# [Exercise brief]
The reply should hold only the lines from the one with "Performance Summary" through the end of the data, each given exactly.

[Source records]

**********

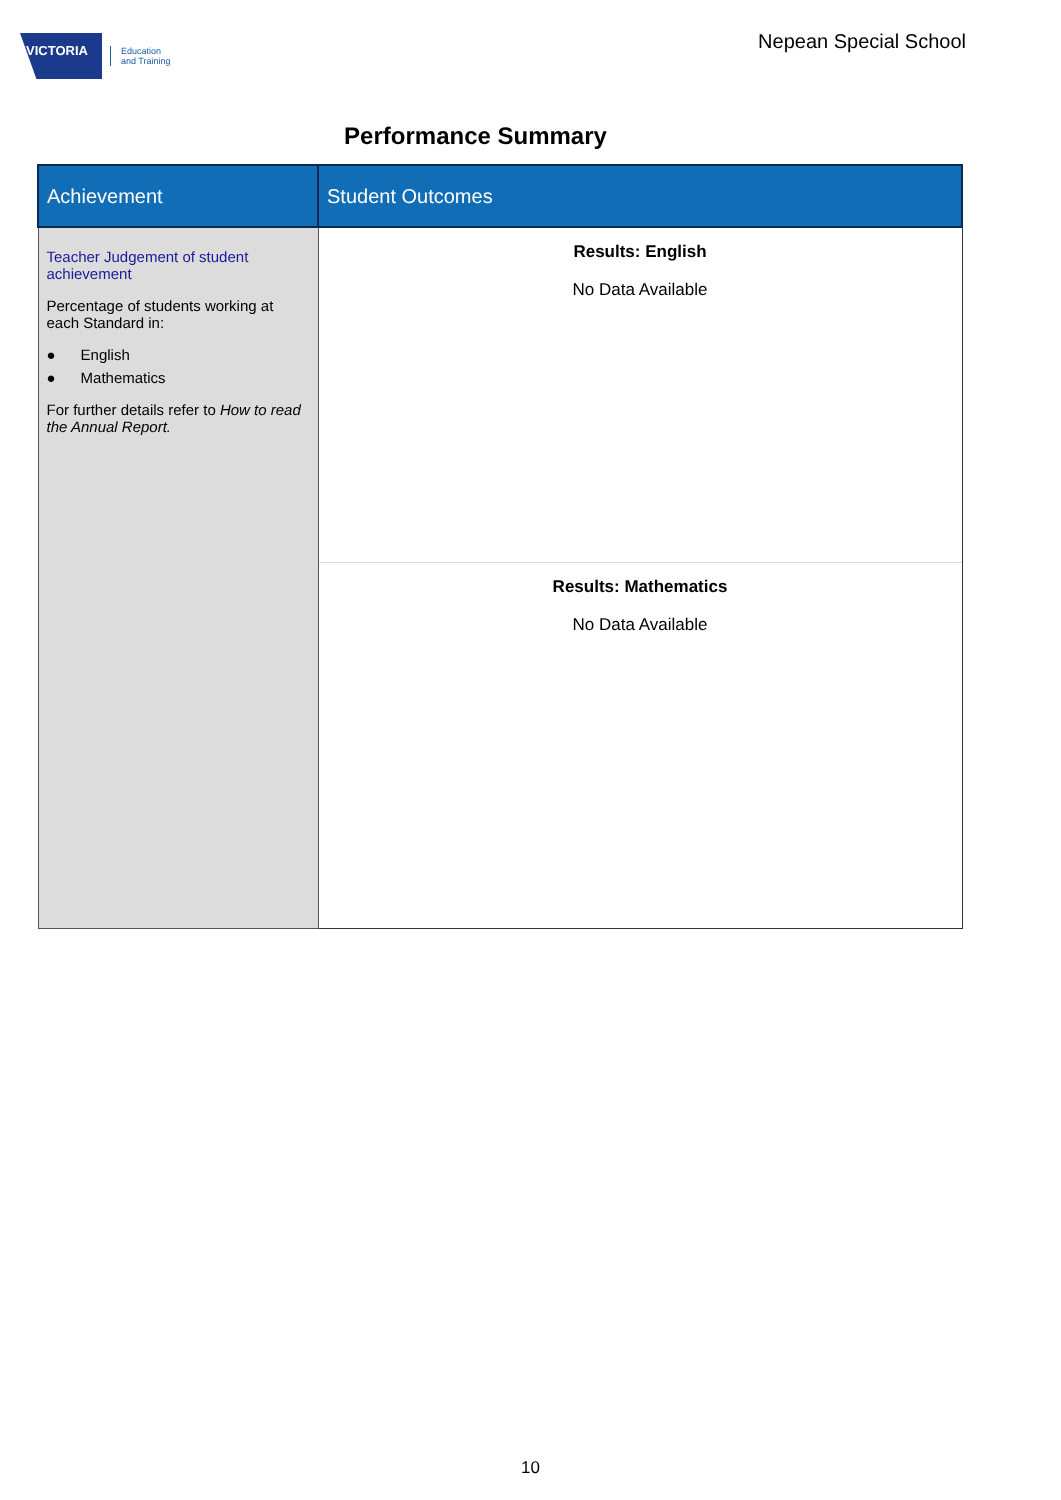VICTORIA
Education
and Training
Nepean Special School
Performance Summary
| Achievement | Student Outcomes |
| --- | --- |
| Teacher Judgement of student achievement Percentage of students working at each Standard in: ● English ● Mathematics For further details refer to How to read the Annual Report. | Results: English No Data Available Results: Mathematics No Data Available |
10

**********

# [Response for this exercise]
Performance Summary
| Achievement | Student Outcomes |
| --- | --- |
| Teacher Judgement of student achievement Percentage of students working at each Standard in: ● English ● Mathematics For further details refer to How to read the Annual Report. | Results: English No Data Available Results: Mathematics No Data Available |
10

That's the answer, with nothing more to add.